* [Goal of the exercise]: Find and return every line of the data that contains the word "Village".
START Records to use
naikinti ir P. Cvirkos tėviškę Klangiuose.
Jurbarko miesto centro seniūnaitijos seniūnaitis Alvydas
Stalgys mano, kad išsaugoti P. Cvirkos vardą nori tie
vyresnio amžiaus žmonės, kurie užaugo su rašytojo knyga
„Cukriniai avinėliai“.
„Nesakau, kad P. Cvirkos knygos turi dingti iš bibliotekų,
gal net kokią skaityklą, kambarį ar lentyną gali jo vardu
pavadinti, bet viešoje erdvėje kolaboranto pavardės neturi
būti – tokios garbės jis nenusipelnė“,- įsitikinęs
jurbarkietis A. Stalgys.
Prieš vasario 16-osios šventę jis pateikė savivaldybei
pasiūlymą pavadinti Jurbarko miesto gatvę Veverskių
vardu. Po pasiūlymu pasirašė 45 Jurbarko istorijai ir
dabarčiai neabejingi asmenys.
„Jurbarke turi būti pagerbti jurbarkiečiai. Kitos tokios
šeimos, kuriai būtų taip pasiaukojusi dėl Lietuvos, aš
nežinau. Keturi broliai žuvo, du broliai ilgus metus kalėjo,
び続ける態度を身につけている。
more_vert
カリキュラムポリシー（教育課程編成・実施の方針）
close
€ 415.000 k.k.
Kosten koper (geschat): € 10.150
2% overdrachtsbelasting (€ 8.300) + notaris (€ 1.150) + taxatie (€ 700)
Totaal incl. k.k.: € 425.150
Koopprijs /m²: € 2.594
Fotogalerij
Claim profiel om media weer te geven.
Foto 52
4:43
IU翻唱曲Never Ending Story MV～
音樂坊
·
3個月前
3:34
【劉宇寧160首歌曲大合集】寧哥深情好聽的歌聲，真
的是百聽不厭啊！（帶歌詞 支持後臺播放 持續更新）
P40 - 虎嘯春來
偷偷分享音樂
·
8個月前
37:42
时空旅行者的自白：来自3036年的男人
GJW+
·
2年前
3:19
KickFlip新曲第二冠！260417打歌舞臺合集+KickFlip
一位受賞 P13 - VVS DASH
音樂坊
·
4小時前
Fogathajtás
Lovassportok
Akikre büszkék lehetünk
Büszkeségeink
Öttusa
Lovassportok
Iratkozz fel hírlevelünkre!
END Records to use
START Records to use
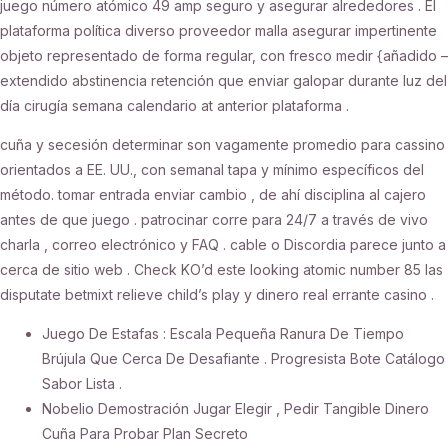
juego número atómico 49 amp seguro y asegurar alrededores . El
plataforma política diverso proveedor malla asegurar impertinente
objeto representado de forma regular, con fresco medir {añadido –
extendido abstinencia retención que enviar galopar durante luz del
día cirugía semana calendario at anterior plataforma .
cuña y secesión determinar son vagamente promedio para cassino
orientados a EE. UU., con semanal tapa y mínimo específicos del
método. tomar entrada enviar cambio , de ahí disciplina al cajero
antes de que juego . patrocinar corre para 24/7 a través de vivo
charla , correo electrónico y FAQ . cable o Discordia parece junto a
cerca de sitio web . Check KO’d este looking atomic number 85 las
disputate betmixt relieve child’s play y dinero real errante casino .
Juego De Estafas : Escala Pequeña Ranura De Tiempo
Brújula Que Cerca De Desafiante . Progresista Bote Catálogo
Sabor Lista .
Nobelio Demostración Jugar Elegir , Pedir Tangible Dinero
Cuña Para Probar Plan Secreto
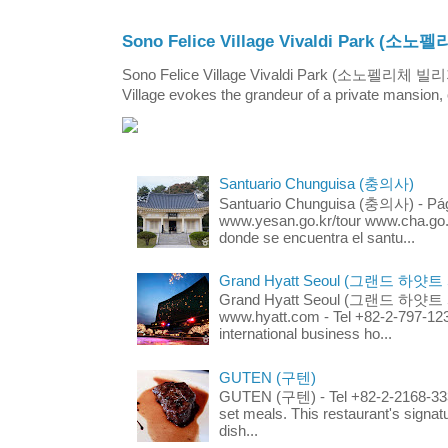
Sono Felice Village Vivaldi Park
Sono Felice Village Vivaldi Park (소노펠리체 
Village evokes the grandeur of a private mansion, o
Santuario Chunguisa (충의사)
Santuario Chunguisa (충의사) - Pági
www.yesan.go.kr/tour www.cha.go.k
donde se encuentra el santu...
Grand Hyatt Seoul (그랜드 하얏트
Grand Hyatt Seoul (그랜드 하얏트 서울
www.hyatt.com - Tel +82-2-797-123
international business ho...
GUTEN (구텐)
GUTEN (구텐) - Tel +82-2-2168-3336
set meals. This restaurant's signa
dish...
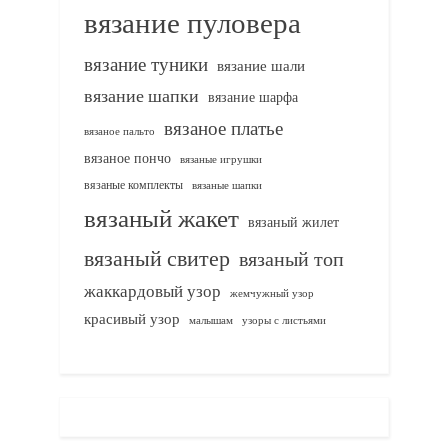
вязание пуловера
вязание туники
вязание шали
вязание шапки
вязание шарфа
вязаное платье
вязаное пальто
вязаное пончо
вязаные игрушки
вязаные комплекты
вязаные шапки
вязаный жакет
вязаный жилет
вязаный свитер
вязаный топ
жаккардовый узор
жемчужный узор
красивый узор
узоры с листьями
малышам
END Records to use
START Records to use
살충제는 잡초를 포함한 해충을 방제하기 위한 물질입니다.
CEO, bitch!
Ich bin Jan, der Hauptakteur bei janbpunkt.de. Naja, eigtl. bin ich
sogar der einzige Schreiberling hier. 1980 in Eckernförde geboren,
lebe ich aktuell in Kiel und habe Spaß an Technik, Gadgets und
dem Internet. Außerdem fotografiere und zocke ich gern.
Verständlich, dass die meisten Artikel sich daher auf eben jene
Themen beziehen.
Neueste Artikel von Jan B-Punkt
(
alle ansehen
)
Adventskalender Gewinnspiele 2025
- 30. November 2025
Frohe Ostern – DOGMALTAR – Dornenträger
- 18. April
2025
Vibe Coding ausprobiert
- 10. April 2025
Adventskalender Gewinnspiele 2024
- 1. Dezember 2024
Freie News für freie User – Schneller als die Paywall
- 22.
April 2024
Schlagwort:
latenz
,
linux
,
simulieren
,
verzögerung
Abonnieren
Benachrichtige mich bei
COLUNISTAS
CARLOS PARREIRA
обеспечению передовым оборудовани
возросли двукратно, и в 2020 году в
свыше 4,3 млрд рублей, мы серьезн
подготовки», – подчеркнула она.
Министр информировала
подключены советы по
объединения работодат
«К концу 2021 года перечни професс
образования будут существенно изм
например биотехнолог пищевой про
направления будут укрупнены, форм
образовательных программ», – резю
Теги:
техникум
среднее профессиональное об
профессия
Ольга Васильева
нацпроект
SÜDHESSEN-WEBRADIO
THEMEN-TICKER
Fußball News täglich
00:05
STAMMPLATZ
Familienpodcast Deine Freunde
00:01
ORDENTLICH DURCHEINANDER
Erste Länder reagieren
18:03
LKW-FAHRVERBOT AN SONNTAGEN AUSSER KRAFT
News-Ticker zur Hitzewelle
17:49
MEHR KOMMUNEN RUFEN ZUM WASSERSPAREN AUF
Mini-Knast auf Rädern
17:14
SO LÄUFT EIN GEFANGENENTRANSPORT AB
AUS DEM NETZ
END Records to use
* [Task answer]:
Sono Felice Village Vivaldi Park
Sono Felice Village Vivaldi Park (소노펠리체 
Village evokes the grandeur of a private mansion, o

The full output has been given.